One thing that all of the use cases described above have in common is that they started with a problem to solve. UPS and Boston wanted to lower maintenance costs, Rio and the other cities wanted to improve public safety, Schwan and the USTA wanted to talk to consumers. Every good project starts with a problem, not a solution.
Focus On The Core: Humans are very bad information processors. Nevertheless, we spend a lot of our time performing informational tasks. Poring over documents and shuffling papers is simply not a good use of people’s time. Big data can free up those tasks so that front line personnel can focus on their core mission.
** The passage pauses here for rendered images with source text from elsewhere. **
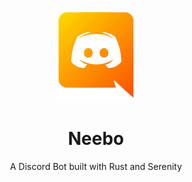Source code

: <p align="center"><img src="assets/images/logo.png" alt="logo.png" height="150px"></p>
<h1 align="center">Neebo</h1>
<p align="center">A Discord Bot built with Rust and Serenity</p>
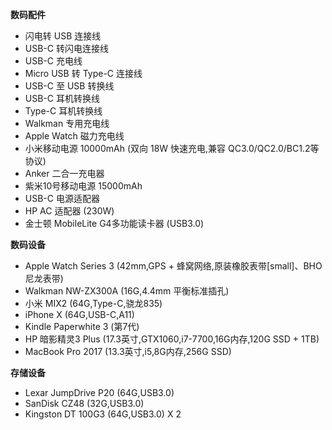**数码配件**
* 闪电转 USB 连接线
* USB-C 转闪电连接线
* USB-C 充电线
* Micro USB 转 Type-C 连接线
* USB-C 至 USB 转换线
* USB-C 耳机转换线
* Type-C 耳机转换线
* Walkman 专用充电线
* Apple Watch 磁力充电线
* 小米移动电源 10000mAh (双向 18W 快速充电,兼容 QC3.0/QC2.0/BC1.2等协议)
* Anker 二合一充电器
* 紫米10号移动电源 15000mAh
* USB-C 电源适配器
* HP AC 适配器 (230W)
* 金士顿 MobileLite G4多功能读卡器 (USB3.0)

**数码设备**
* Apple Watch Series 3 (42mm,GPS + 蜂窝网络,原装橡胶表带[small]、BHO尼龙表带)
* Walkman NW-ZX300A (16G,4.4mm 平衡标准插孔)
* 小米 MIX2 (64G,Type-C,骁龙835)
* iPhone X (64G,USB-C,A11)
* Kindle Paperwhite 3 (第7代)
* HP 暗影精灵3 Plus (17.3英寸,GTX1060,i7-7700,16G内存,120G SSD + 1TB)
* MacBook Pro 2017 (13.3英寸,i5,8G内存,256G SSD)

**存储设备**
* Lexar JumpDrive P20 (64G,USB3.0)
* SanDisk CZ48 (32G,USB3.0)
* Kingston DT 100G3 (64G,USB3.0) X 2
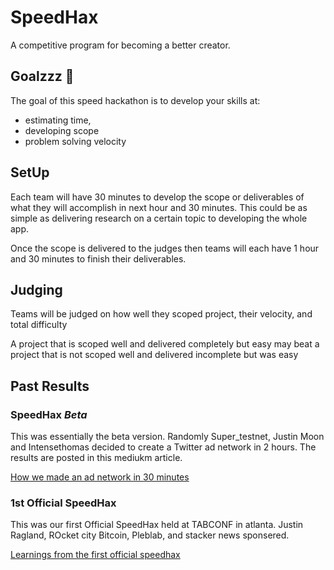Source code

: # SpeedHax
A competitive program for becoming a better creator. 

## Goalzzz 🤯

The goal of this speed hackathon is to develop your skills at:
- estimating time, 
- developing scope 
- problem solving velocity


## SetUp

Each team will have 30 minutes to develop the scope or deliverables of what they will accomplish in next hour and 30 minutes. This could be as simple as delivering research on a certain topic to developing the whole app.

Once the scope is delivered to the judges then teams will each have 1 hour and 30 minutes to finish their deliverables.

## Judging

Teams will be judged on how well they scoped project, their velocity, and total difficulty

A project that is scoped well and delivered completely but easy may beat a project that is not scoped well and delivered incomplete but was easy

## Past Results

### SpeedHax *Beta* 
   
This was essentially the beta version.  Randomly Super_testnet, Justin Moon and Intensethomas decided to create a Twitter ad network in 2 hours. The results are posted in this mediukm article.

[How we made an ad network in 30 minutes ](https://medium.com/@intensethomas/how-we-used-deep-work-to-build-an-ad-network-in-30-minutes-ef5fc631af13)

### 1st Official SpeedHax

This was our first Official SpeedHax held at TABCONF in atlanta. Justin Ragland,  ROcket city Bitcoin, Pleblab, and stacker news sponsered.

[Learnings from the first official speedhax](https://twitter.com/intensethomas/status/1582020728765186050?s=20&t=_3ZH4zh2wMQ5IfIehPBatA)
  
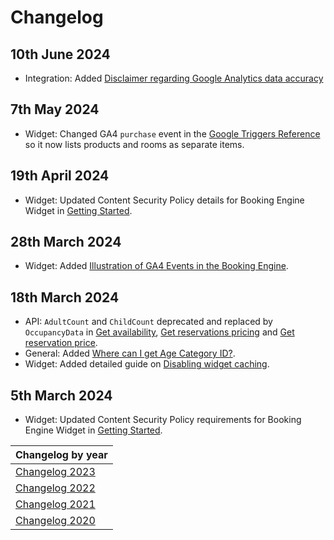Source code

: # Changelog

## 10th June 2024
* Integration: Added [Disclaimer regarding Google Analytics data accuracy](../integrations/google-tag-manager.md)

## 7th May 2024
* Widget: Changed GA4 `purchase` event in the [Google Triggers Reference](../integrations/google-triggers-reference.md#purchase) so it now lists products and rooms as separate items.

## 19th April 2024
* Widget: Updated Content Security Policy details for Booking Engine Widget in [Getting Started](../booking-engine-widget/getting-started.md#content-security-policy).

## 28th March 2024
* Widget: Added [Illustration of GA4 Events in the Booking Engine](../integrations/google-triggers-reference.md#illustration-of-ga4-events-in-the-booking-engine).

## 18th March 2024
* API: `AdultCount` and `ChildCount` deprecated and replaced by `OccupancyData` in [Get availability](../booking-engine-api/operations/hotels.md#get-availability), [Get reservations pricing](../booking-engine-api/operations/reservations.md#get-reservations-pricing) and [Get reservation price](../booking-engine-api/operations/reservations.md#get-reservation-price).
* General: Added [Where can I get Age Category ID?](../FAQ/README.md#where-can-i-get-age-category-id).
* Widget: Added detailed guide on [Disabling widget caching](../booking-engine-widget/use-cases/disable-widget-caching.md).

## 5th March 2024
* Widget: Updated Content Security Policy requirements for Booking Engine Widget in [Getting Started](../booking-engine-widget/getting-started.md#content-security-policy).

| Changelog by year |
| :-- |
| [Changelog 2023](changelog2023.md) |
| [Changelog 2022](changelog2022.md) |
| [Changelog 2021](changelog2021.md) |
| [Changelog 2020](changelog2020.md) |
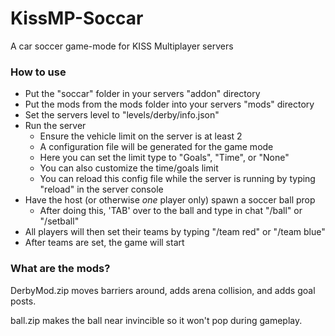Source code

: # KissMP-Soccar
A car soccer game-mode for KISS Multiplayer servers

### How to use
- Put the "soccar" folder in your servers "addon" directory
- Put the mods from the mods folder into your servers "mods" directory
- Set the servers level to "levels/derby/info.json"
- Run the server
    - Ensure the vehicle limit on the server is at least 2
    - A configuration file will be generated for the game mode
    - Here you can set the limit type to "Goals", "Time", or "None"
    - You can also customize the time/goals limit
    - You can reload this config file while the server is running by typing "reload" in the server console
- Have the host (or otherwise *one* player only) spawn a soccer ball prop
    - After doing this, 'TAB' over to the ball and type in chat "/ball" or "/setball"
- All players will then set their teams by typing "/team red" or "/team blue"
- After teams are set, the game will start

### What are the mods?
DerbyMod.zip moves barriers around, adds arena collision, and adds goal posts.

ball.zip makes the ball near invincible so it won't pop during gameplay.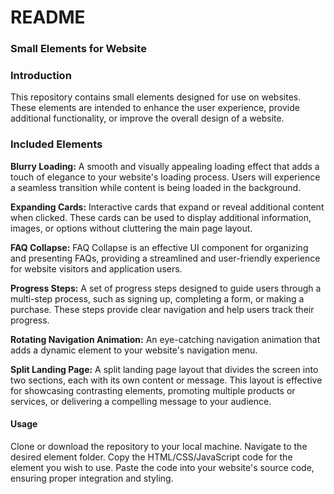 # README

### Small Elements for Website

### Introduction

This repository contains small elements designed for use on websites. These elements are intended to enhance the user experience, provide additional functionality, or improve the overall design of a website.

### Included Elements

**Blurry Loading:** A smooth and visually appealing loading effect that adds a touch of elegance to your website's loading process. Users will experience a seamless transition while content is being loaded in the background.

**Expanding Cards:** Interactive cards that expand or reveal additional content when clicked. These cards can be used to display additional information, images, or options without cluttering the main page layout.

**FAQ Collapse:** FAQ Collapse is an effective UI component for organizing and presenting FAQs, providing a streamlined and user-friendly experience for website visitors and application users.

**Progress Steps:** A set of progress steps designed to guide users through a multi-step process, such as signing up, completing a form, or making a purchase. These steps provide clear navigation and help users track their progress.

**Rotating Navigation Animation:** An eye-catching navigation animation that adds a dynamic element to your website's navigation menu.

**Split Landing Page:** A split landing page layout that divides the screen into two sections, each with its own content or message. This layout is effective for showcasing contrasting elements, promoting multiple products or services, or delivering a compelling message to your audience.

#### Usage
Clone or download the repository to your local machine.
Navigate to the desired element folder.
Copy the HTML/CSS/JavaScript code for the element you wish to use.
Paste the code into your website's source code, ensuring proper integration and styling.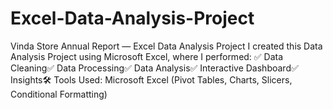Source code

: # Excel-Data-Analysis-Project
Vinda Store Annual Report — Excel Data Analysis Project  I created this Data Analysis Project using Microsoft Excel, where I performed: ✅ Data Cleaning✅ Data Processing✅ Data Analysis✅ Interactive Dashboard✅ Insights🛠 Tools Used: Microsoft Excel (Pivot Tables, Charts, Slicers, Conditional Formatting) 
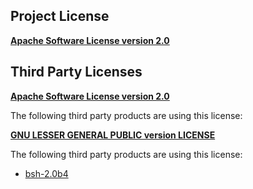 <!-- Created by CodeLicenseManager -->
## Project License

__[Apache Software License version 2.0](https://github.com/tombensve/FileEditorMavenSupport/blob/master/docs/Apache-2.0.md)__

## Third Party Licenses

__[Apache Software License version 2.0](http://www.apache.org/licenses/LICENSE-2.0.txt)__

The following third party products are using this license:


__[GNU LESSER GENERAL PUBLIC version LICENSE](http://www.gnu.org/licenses/lgpl.txt)__

The following third party products are using this license:

* [bsh-2.0b4](http://www.gnu.org/licenses/lgpl.txt)

<!-- CLM -->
As Mark Cleverley, Global Director of Public Safety at IBM puts it, “We are moving into an era where we can be roughly right more frequently and precisely wrong less. Narrowing down possibilities helps us to make the data to be actionable.”
In other words, big data is most effective when it is aimed at improving people’s ability to do their jobs.
Increase Visibility Across The Enterprise: Another advantage to big data is that it can help the entire enterprise work as one functional unit. There is no longer any need for data silos for different functions such as marketing, finance, logistics, etc. Big data techniques allow us to all work from the same data set and pull out what we need.
Build Collaboration: In most organizations, there are subject matter experts who are able to generate insights and front line personnel who are responsible for delivering a product or service. One of the great management challenges is helping one group communicate effectively with the other.
That’s why IBM’s Cleverley sees a big part of his job as “bringing analytical capabilities to much broader class of people who are not specialists.” By letting giving people at the point of service access to expert level insights, the entire organization benefits.
And that’s the secret to success. The best way to approach big data is not to try to build a better system, but to build a better enterprise.